MOVIE REVIEW: Serious Moonlight

© A.J. Malouin 2009

(Rating: 17 by The Film Snob.)
(See our side-bar page “How Caryl & Al and The Film Snob Rate Movies”)

(2009/USA. Directed by Cheryl Hines.)

“Serious Moonlight” is a mixed bag — and most of that bag is filled with lumps of coal.

At the point where the Meg Ryan character lies unconscious and duck-taped on a bathroom floor, “Serious Moonlight” suddenly becomes a vastly more interesting movie. Whether this kind of a set piece should be scripted into *every* Meg-Ryan movie is, of course, open to debate.

It certainly couldn’t hurt to try it in her next three or four projects, however.

None of this is Meg Ryan’s fault, of course. It’s the fault of (1) a half-baked script, and (2) An Adoring Public who thinks a nose crinkle is Acting.

The Meg Ryan character (hereafter know as “Louise”) arrives one day early a the Home In The Country, as a surprise for her husband Ian, played winningly by Timothy Hutton. It Real Surprise it is, fer sure, as Ian is planning to meet a younger woman that day, take her to Paris, and divorce Louise.

Faced with the surprise, Louise accidently knocks Ian out by hitting him with a thrown flowerpot. Once presented with this opportunity, the quick-thinking, Type-A Louise decides to make Ian her prisoner until he decides to fall in love with her again.

Here’s where things get sticky, both with duct tape and more gooey dialogue, and with additional lame plot points that make this a first-draft of a movie and NOT something that audiences should have to actually endure.

Nevertheless? If you love Meg Ryan you will love this movie.

Soooooo, Louise ties Ian up with duct tape and swears that she will not let him loose again until he falls in love with her again.

Ian escapes and Louise flowerpots him again, *this* time duct-taping him with his pants down on a toilet, to overcome a major problem Ian had when he was duct-taped the first time.

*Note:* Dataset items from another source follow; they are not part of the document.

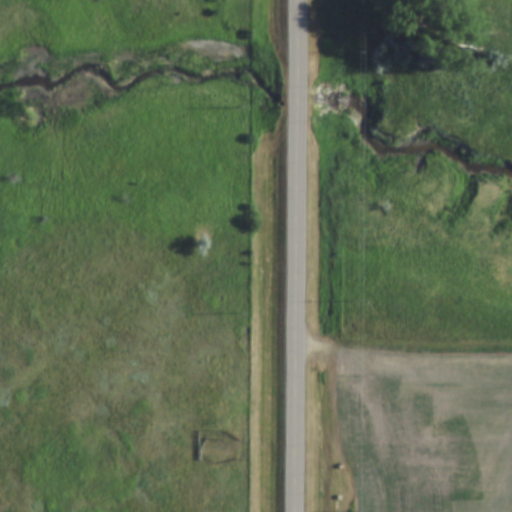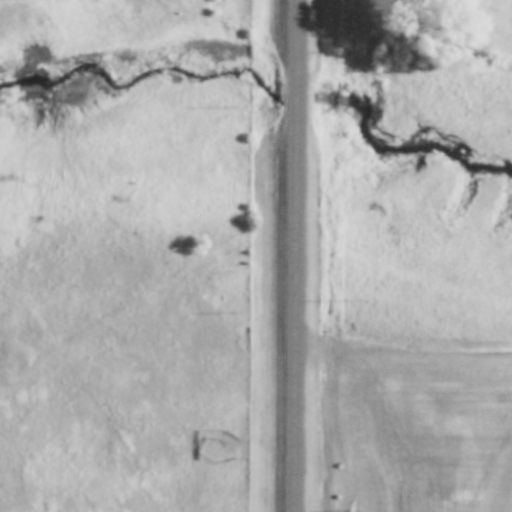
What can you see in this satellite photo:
road: (301, 256)
road: (406, 353)
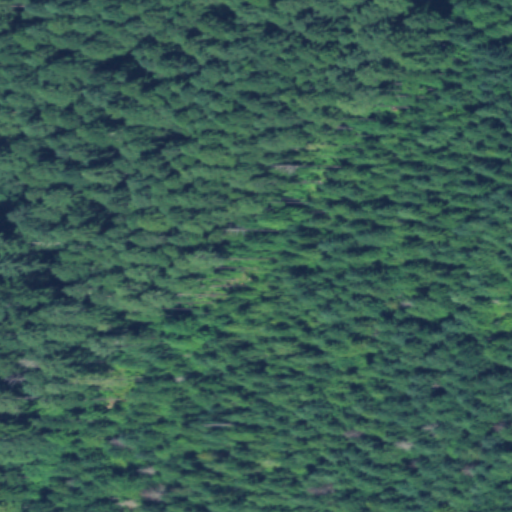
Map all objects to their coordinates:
road: (498, 16)
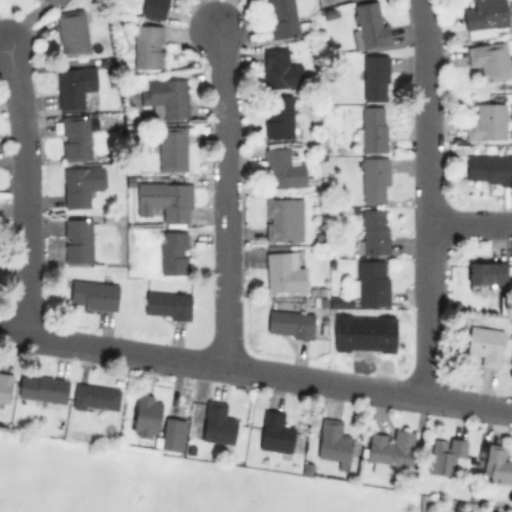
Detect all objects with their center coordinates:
building: (55, 2)
building: (55, 3)
building: (151, 7)
building: (152, 7)
building: (281, 17)
building: (483, 17)
building: (281, 18)
building: (483, 18)
building: (368, 23)
building: (370, 25)
building: (72, 31)
building: (71, 32)
building: (148, 45)
building: (147, 46)
building: (489, 59)
building: (489, 60)
building: (279, 69)
building: (280, 69)
building: (374, 76)
building: (374, 77)
building: (73, 85)
building: (73, 86)
building: (165, 97)
building: (278, 116)
building: (278, 117)
building: (486, 121)
building: (486, 122)
building: (372, 128)
building: (371, 129)
building: (75, 137)
building: (75, 137)
building: (172, 147)
building: (171, 148)
building: (284, 167)
building: (283, 168)
building: (488, 168)
building: (488, 168)
building: (373, 178)
building: (374, 178)
building: (80, 184)
building: (79, 185)
road: (30, 189)
road: (225, 196)
road: (428, 198)
building: (165, 199)
building: (164, 200)
building: (283, 219)
building: (283, 219)
road: (470, 224)
building: (373, 230)
building: (372, 232)
building: (77, 239)
building: (77, 240)
building: (171, 252)
building: (172, 252)
building: (284, 271)
building: (283, 272)
building: (485, 272)
building: (489, 273)
building: (371, 281)
building: (371, 283)
building: (93, 294)
building: (93, 294)
building: (166, 304)
building: (167, 304)
building: (289, 322)
building: (289, 323)
building: (367, 332)
building: (366, 333)
building: (484, 344)
building: (485, 344)
road: (256, 368)
building: (5, 385)
building: (42, 387)
building: (42, 388)
building: (94, 396)
building: (95, 397)
building: (145, 415)
building: (145, 416)
building: (217, 423)
building: (217, 424)
building: (274, 431)
building: (274, 432)
building: (172, 433)
building: (172, 434)
building: (332, 441)
building: (333, 442)
building: (390, 449)
building: (389, 450)
building: (445, 453)
building: (444, 455)
building: (496, 463)
building: (496, 464)
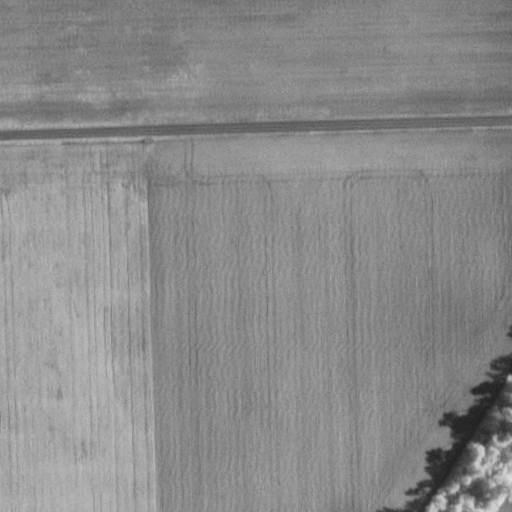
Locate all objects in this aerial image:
road: (256, 129)
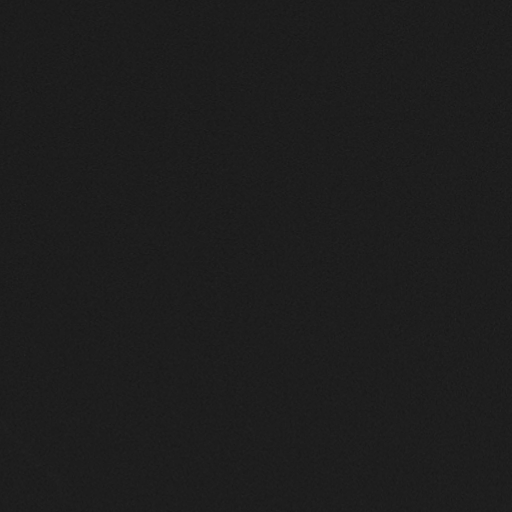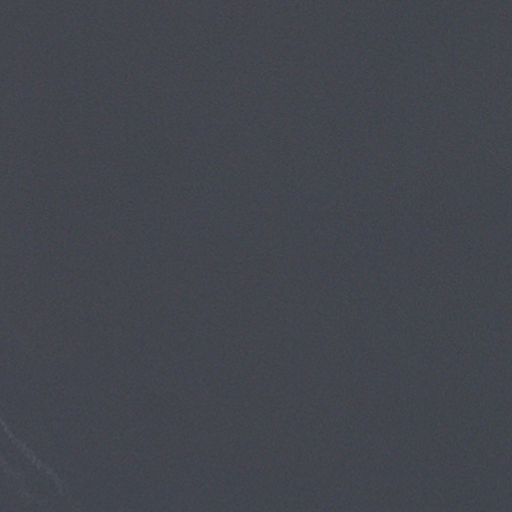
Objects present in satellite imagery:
river: (84, 283)
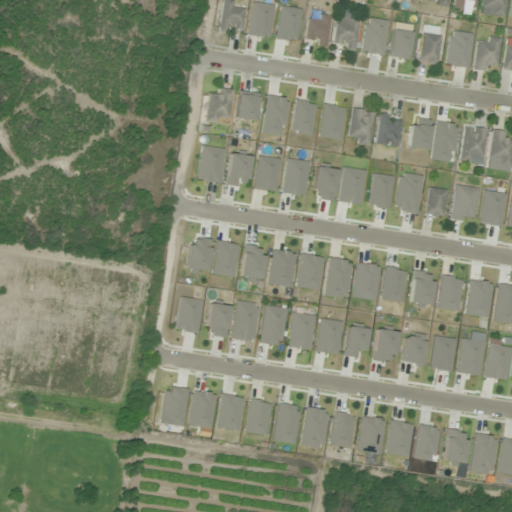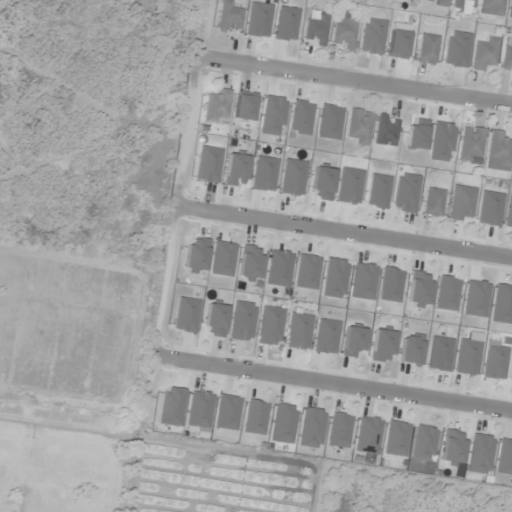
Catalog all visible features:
building: (415, 0)
building: (437, 2)
building: (463, 4)
building: (493, 7)
building: (230, 17)
building: (344, 30)
building: (317, 31)
building: (428, 49)
road: (359, 80)
building: (218, 107)
building: (359, 127)
building: (386, 131)
building: (471, 144)
building: (499, 149)
building: (433, 202)
building: (462, 204)
road: (345, 230)
building: (196, 254)
building: (476, 299)
road: (339, 383)
building: (172, 407)
building: (285, 424)
building: (313, 428)
building: (341, 430)
building: (369, 435)
building: (398, 439)
building: (424, 443)
building: (454, 447)
building: (481, 454)
building: (505, 457)
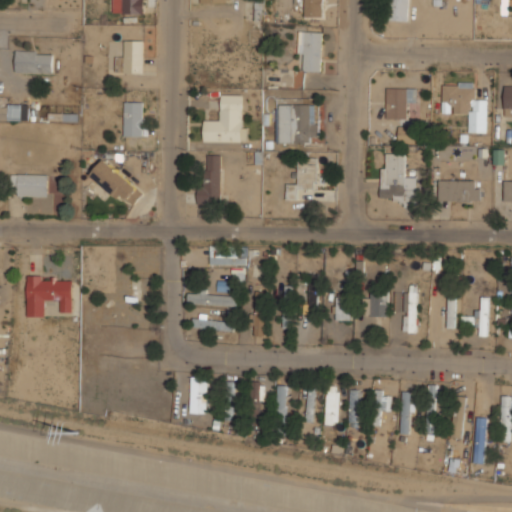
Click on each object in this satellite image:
building: (215, 1)
building: (217, 1)
building: (127, 6)
building: (128, 6)
building: (314, 8)
building: (398, 10)
building: (399, 10)
road: (43, 24)
building: (310, 51)
building: (310, 51)
road: (435, 52)
building: (131, 57)
building: (132, 57)
building: (34, 61)
building: (35, 61)
building: (459, 96)
building: (508, 99)
building: (508, 99)
building: (464, 100)
building: (398, 101)
building: (396, 102)
building: (14, 112)
building: (17, 112)
road: (176, 116)
building: (478, 116)
road: (357, 117)
building: (133, 118)
building: (135, 118)
building: (226, 121)
building: (227, 121)
building: (296, 122)
building: (298, 123)
building: (408, 134)
building: (500, 156)
building: (304, 176)
building: (304, 177)
building: (211, 178)
building: (398, 179)
building: (399, 181)
building: (117, 182)
building: (212, 182)
building: (118, 183)
building: (33, 184)
building: (34, 185)
building: (508, 189)
building: (459, 190)
building: (461, 190)
building: (508, 191)
building: (381, 213)
road: (255, 233)
building: (229, 259)
building: (229, 260)
building: (224, 283)
building: (511, 287)
building: (49, 293)
building: (47, 294)
building: (314, 296)
building: (212, 298)
building: (214, 298)
building: (399, 301)
building: (377, 303)
building: (376, 304)
building: (289, 306)
building: (344, 307)
building: (344, 308)
building: (408, 308)
building: (410, 310)
building: (451, 312)
building: (452, 312)
building: (260, 314)
building: (483, 316)
building: (484, 316)
building: (287, 318)
building: (213, 323)
building: (258, 323)
building: (214, 324)
road: (282, 358)
building: (199, 394)
building: (200, 397)
building: (384, 399)
building: (231, 400)
building: (382, 400)
building: (257, 401)
building: (257, 401)
building: (311, 403)
building: (312, 403)
building: (332, 404)
building: (356, 405)
building: (357, 405)
building: (432, 408)
building: (282, 409)
building: (433, 409)
building: (407, 410)
building: (407, 412)
building: (507, 417)
building: (506, 418)
power tower: (79, 432)
road: (232, 465)
road: (452, 497)
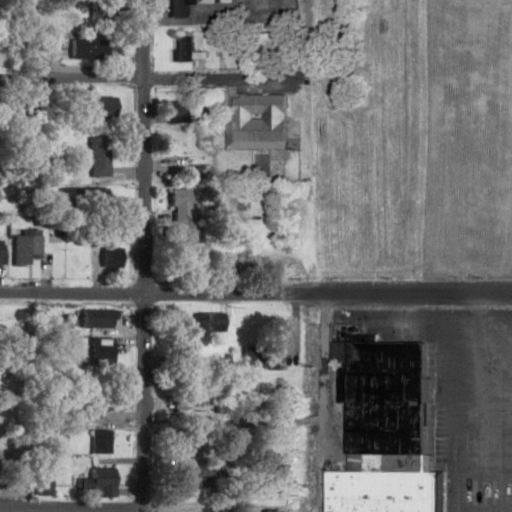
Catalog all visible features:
building: (178, 8)
building: (84, 48)
building: (183, 49)
road: (298, 63)
road: (121, 79)
building: (99, 110)
building: (178, 111)
building: (257, 122)
building: (96, 158)
building: (177, 205)
building: (23, 246)
building: (1, 254)
road: (133, 256)
building: (107, 257)
road: (255, 292)
building: (94, 318)
building: (205, 321)
building: (98, 350)
building: (266, 357)
road: (461, 366)
road: (322, 373)
building: (97, 401)
building: (383, 404)
building: (190, 431)
building: (384, 431)
building: (97, 441)
road: (469, 452)
building: (193, 477)
building: (100, 481)
building: (384, 491)
road: (67, 506)
road: (40, 509)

By this time, The Film Snob literally cannot bear to watch this movie.

Suddenly, however, it improves perceptibly. Louise becomes unconscious and duct-taped by a guy who is doing the yard work and casing the joint.

When Louise doesn’t have to act out the roller coaster of emotions that the script puts her through — but just, instead, gets to lie there unconscious — EVERYthing seems rejuvenated: the script, the movie, the audience.

Ian/Hutton gives a semi-moving monologue to the comatose Louise, beautiful as she is when she is not talking. Not crinkled-nose-emoting. Not acting.

In short, when she is not trying to invigorate a mediocre script with skills that are a bridge too far for her.

The the 23-year-old mistress then shows up (again) and the friends of the yard work guy who is now robbing the joint show up.

Suddenly, Ian is still duct-taped to a toilet, but he is now joined by his duct-taped wife Louise, and by his 23-year-old mistress.

The whole thing is just painful — and here we referring to what the audience is going through.

The movie has its moments — although they are VERY few. When the Meg-Ryan character stops throwing herself around like a very cute manatee, the Timothy Hutton character Finally has something meaningful to play off of.

There are one or three other minutes of worthwhile stuff in this 84 minutes of mostly gunk.

Generally, however? This is a bomb of throw-the-Earth-off-its-axis magnitude.

It is a project of no serious moonlight whatsoever.

If you are a Meg Ryan fan, you will enjoy this thing.

If you thought “Waitress” was a good movie, you may be also able to remain vital throughout the 84 minutes during which the lameness of “Serious Moonlight” attempts to kill you.

If you value coherence, acting, and human decency, however, you may be hard pressed to even endure almost anything of what is going on here.

Tragically and awfully, the credits of “Serious Moonlight” indicate that its writer, Adrienne Shelly, died without getting to shepherd a finished project to the big screen.

She left with a lot of work yet to do.

(1 hr 24. Rated “R” in the USA for language and some threatening behavior. In English. With Meg Ryan as Louise, Timothy Hutton as Ian, Kristen Bell as Sara, Justin Long as Todd, Andy Ostroy as a Police Officer, Nathan Dean as a Detective, Kimberlee Peterson as a trashy girl, Derek Carter as Man #1, and Bill Parks as Man #2.)